This Python 2.7 module (and stand-alone mini app) shows how to use zlib module to emulate "MS"-ZIP compression in a cabinet. It can span cabinet sets, too!
Actually, a cabinet extractor is not implemented: but take a look at my CabArk C# project.
- PyCabArc.py the main Python module (rev. 0.31)
- _checksum.c source for a PYD providing cabinet checksum calculation
- _checksum.bat simple batch to build the PYD with Visual C++
- README.MD this file
- gpl.txt GPL v2 license file: it applies to this package
MS-ZIP COMPRESSION EMULATION
A CAB folder's uncompressed stream is processed in 32 KiB blocks (the last one can be smaller).
Each CAB folder gets a new ZSTREAM, with zlib set to emit raw Deflate blocks.

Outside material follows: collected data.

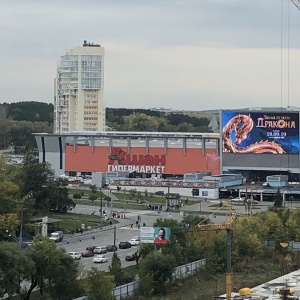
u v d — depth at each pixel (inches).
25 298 5915.4
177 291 6820.9
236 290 6899.6
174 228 7805.1
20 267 5718.5
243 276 7568.9
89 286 5979.3
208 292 6801.2
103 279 6003.9
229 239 6525.6
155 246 7470.5
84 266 7116.1
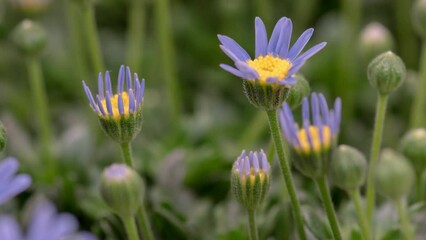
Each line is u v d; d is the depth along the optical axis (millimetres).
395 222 396
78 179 454
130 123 347
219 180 451
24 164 454
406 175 364
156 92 523
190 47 578
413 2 549
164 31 479
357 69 539
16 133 466
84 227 432
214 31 589
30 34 442
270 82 327
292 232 399
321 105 356
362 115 531
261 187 343
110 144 460
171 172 437
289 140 356
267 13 537
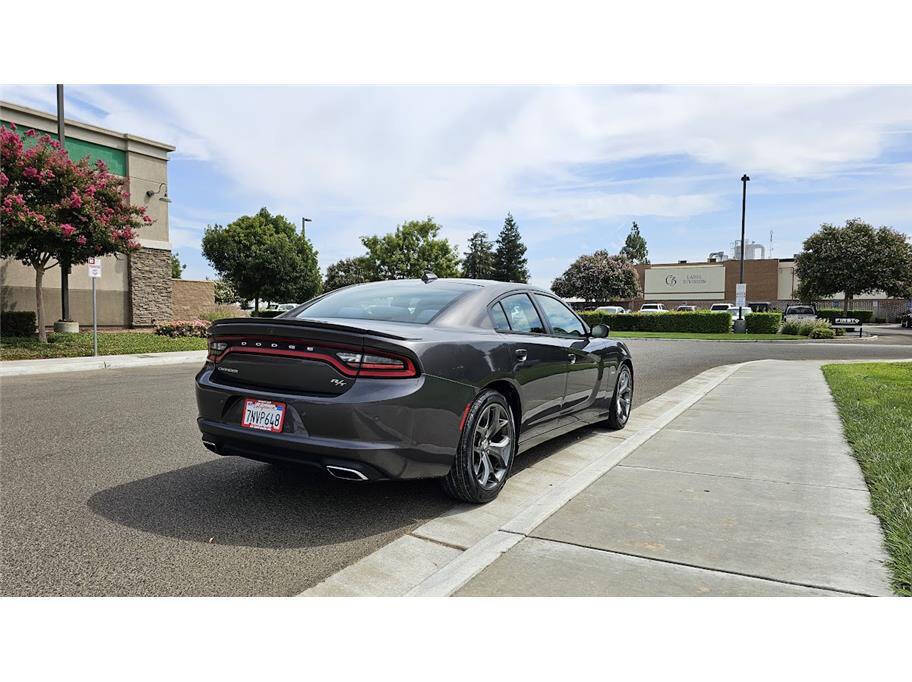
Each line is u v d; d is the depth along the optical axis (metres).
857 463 4.69
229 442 3.64
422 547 3.24
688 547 3.09
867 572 2.81
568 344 5.08
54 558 3.01
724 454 4.99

Each block is then compressed with a Z_SYNC_FLUSH deflate call plus a Z_FINISH call (from a cloned compressor object) to mark the end of the ZSTREAM: so the last Deflate sub-block is marked as final but the compression history is saved, like MS spec formally requires (Cabarc 5.2 and the Windows shell, however, can extract a stream built with many Z_SYNC_FLUSH calls and a single Z_FINISH at folder's end).
Since a raw compressed block MUST never exceed 32768+12 bytes, when such a block is found, we emit it uncompressed, requiring exactly 32775 bytes ('CK' + block type 01 + block length 0x8000 + 1 complement 0x7FFF + raw data).

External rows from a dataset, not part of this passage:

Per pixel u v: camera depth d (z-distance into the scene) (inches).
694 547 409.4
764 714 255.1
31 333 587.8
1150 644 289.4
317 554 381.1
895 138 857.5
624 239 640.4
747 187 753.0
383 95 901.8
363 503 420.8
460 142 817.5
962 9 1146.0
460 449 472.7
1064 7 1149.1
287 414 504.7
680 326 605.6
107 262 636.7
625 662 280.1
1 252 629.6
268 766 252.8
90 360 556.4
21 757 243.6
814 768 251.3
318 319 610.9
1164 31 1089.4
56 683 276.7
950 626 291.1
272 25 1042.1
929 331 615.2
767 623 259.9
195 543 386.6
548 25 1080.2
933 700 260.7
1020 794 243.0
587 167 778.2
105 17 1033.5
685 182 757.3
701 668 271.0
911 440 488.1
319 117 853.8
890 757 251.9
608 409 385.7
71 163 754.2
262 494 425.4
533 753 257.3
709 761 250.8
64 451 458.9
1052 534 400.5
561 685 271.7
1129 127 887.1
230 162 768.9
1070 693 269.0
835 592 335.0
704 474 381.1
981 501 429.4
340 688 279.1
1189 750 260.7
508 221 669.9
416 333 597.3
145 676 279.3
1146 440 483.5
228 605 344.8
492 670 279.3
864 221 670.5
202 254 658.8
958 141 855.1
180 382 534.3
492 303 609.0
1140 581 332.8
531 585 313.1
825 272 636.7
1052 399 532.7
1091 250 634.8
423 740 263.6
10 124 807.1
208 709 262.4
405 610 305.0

Moreover, it seems that assigning less memory to the zlib deflater (memlevel=6 instead of 8, the default), provides better compression ratio at a reasonable expense of speed.
The generated cabinet will then be successfully extracted by CABARC and other tools supporting cabinet files (Windows Shell, extract, WinZip, WinRAR, cabextract, 7-zip, etc.).
NOTE THAT SOME OF THESE TOOLS REQUIRE CFDATA CHECKSUMS TO WORK PROPERLY!
Current version supports having more folders, even with different compression type. Quantum compression is not supported.
LZX is implemented with the MSCompression library, that actually doesn't work properly.
from PyCabArc import * cab = Cabinet('a.cab','w') # an optional 3rd argument sets max cabinet size cab.AddHeader() cab.AddFolder() cab.Add('cabarc.doc') cab.AddWild('C:/Windows/INF/*.*') cab.AddFolder(0) # specify 0 to store only cab.AddWild('C:/My Documents/MP3/*.mp3') cab.Flush() cab.Close()
Mini app samples:
PyCabArc.py -P * a.cab /usr/python/lib/*.pyo PyCabArc.py -r -m mszip:1 -d 1400000 -l "INF Cabinet #" infcab#.cab c:\windows\inf
- 05.11.2004 v0.1 single-pass, single-cabinet creator (w/"MS"-ZIP)
- 06.11.2004 v0.1... added command line; experiments with cabinet sets begin
- 19.11.2004 v0.2 cabinet sets work well (at least, I hope!): temporary files are used to store CFDATAs for each cabinet unit
- 20.11.2004 some retouch to last version (and recursion added)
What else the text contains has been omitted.